Alphabet’s Google internet search engine is eroding demand for original content and undermining publishers’ ability to compete with its artificial intelligence-generated overviews, a U.S. educational technology company said in a lawsuit filed on Monday.
Chegg, an online education company that offers textbook rentals, homework help, and tutoring, said in the lawsuit filed in Washington, D.C., that Google is co-opting publishers’ content to keep users on its own site, erasing financial incentives to publish.
This will eventually lead to a “hollowed-out information ecosystem of little use and unworthy of trust,” the company said.
The Santa Clara, California-based company has said Google’s AI overviews have caused a drop in visitors and subscribers.
Chegg was trading at around $1.63 on Monday, down more than 98 per cent from its peak price in 2021. The company announced it would lay off 21 per cent of its staff in November.
Nathan Schultz, CEO of Chegg, said on Monday that Google is profiting off the company’s content for free.
“Our lawsuit is about more than Chegg – it’s about the digital publishing industry, the future of internet search, and about students losing access to quality, step-by-step learning in favor of low-quality, unverified AI summaries,” he said.

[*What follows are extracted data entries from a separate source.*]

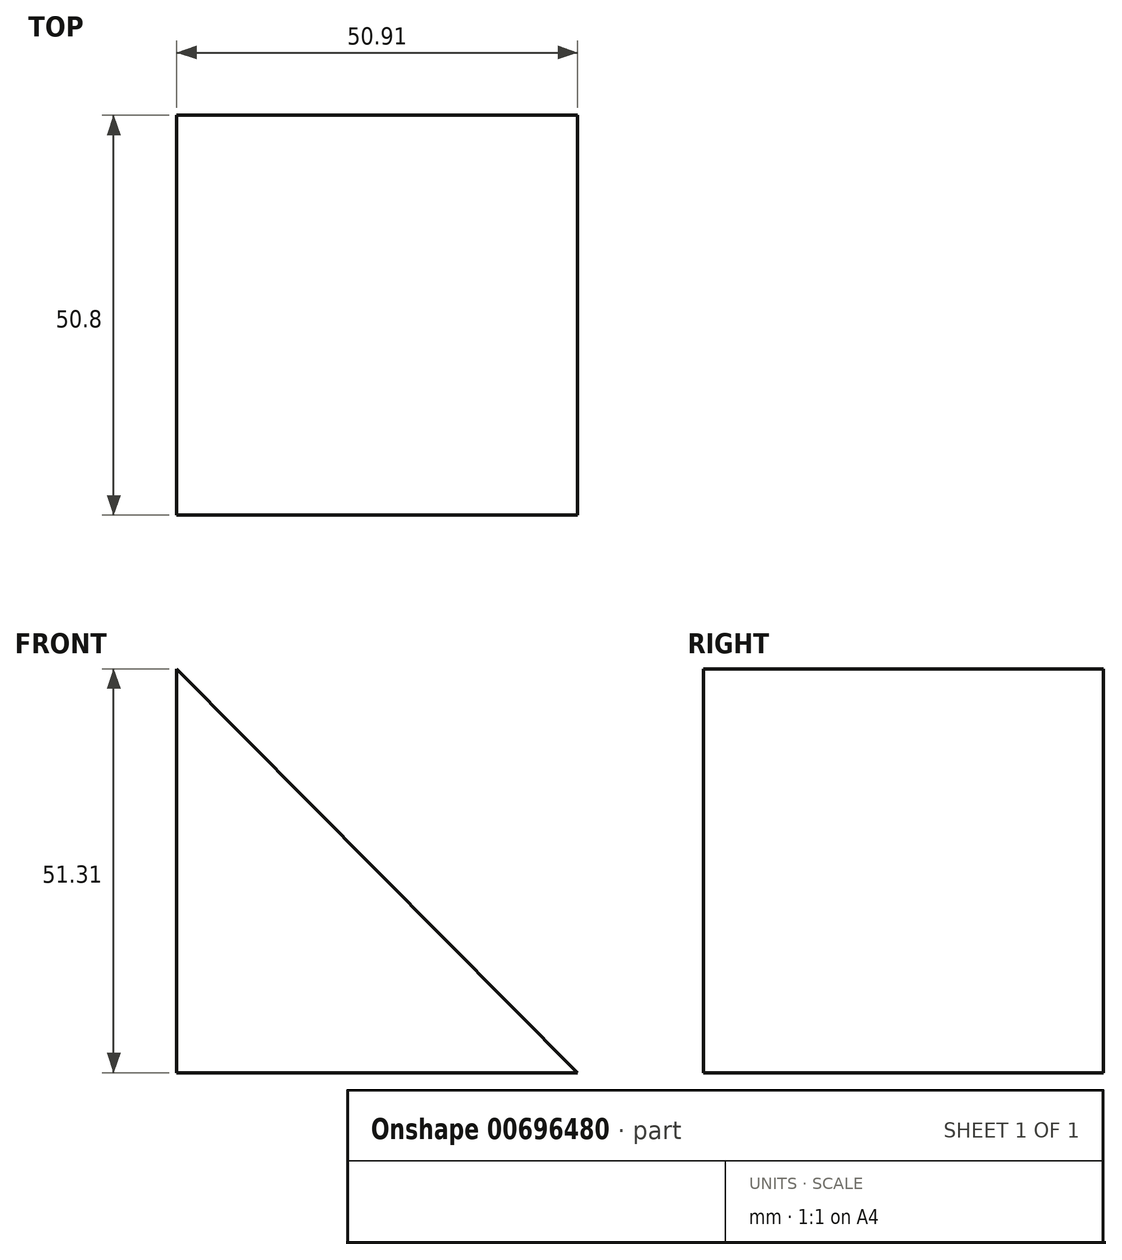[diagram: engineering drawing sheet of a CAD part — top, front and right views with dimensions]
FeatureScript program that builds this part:
annotation { "Feature Type Name" : "Feature", "Feature Type Description" : "" }
export const myFeature = defineFeature(function(context is Context, id is Id, definition is map)
    precondition{}
    {
        {
            var Q0;
            Q0=qCreatedBy(makeId("Front.planeOp"),FACE);
            var sketch = newSketch(context, id + "F0", { "sketchPlane" : qUnion([Q0])});
            skLineSegment(sketch, "E0", {"start": v(0, 0) * mm, "end": v(0, 51.3) * mm});
            skLineSegment(sketch, "E1", {"start": v(0, 0) * mm, "end": v(50.9, 0) * mm});
            skLineSegment(sketch, "E2", {"start": v(50.9, 0) * mm, "end": v(0, 51.3) * mm});
            skSolve(sketch);
        }
        {
            var Q0;
            Q0=makeQuery(id+"F0.imprint","IMPRINT",FACE,{"disambiguationData":[TD([[makeQuery(id+"F0.imprint","IMPRINT",EDGE,{"derivedFrom":sQuery(id+"F0.wireOp",EDGE,"E0")}),-1.0]])]});
            extrude(context, id + "F1", {"entities" : qUnion([Q0]), "depth" : 50.8 * mm, "offsetDistance" : 25.4 * mm});
        }
    });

Publishers allow Google to crawl their websites to generate search results, which Google monetizes through advertising. In exchange, the publishers receive search traffic to their sites when users click on the results, Chegg said.
But Google has started coercing publishers to let it use the information for AI overviews and other features that result in fewer site visitors, the company said.
Chegg argued the conduct violates a law against conditioning the sale of one product on the customer selling or giving its supplier another product.
The lawsuit is believed to be the first where a single company accuses Google of violating antitrust law through AI overviews. An Arkansas newspaper made similar claims against Google in a class action on behalf of the news industry in 2023.
U.S. District Judge Amit Mehta, who ruled in a case brought by the U.S. Department of Justice that Google holds an illegal monopoly in online search, is overseeing the news publisher case.
Google has said it will appeal that decision, and has asked the judge to dismiss the newspaper’s case.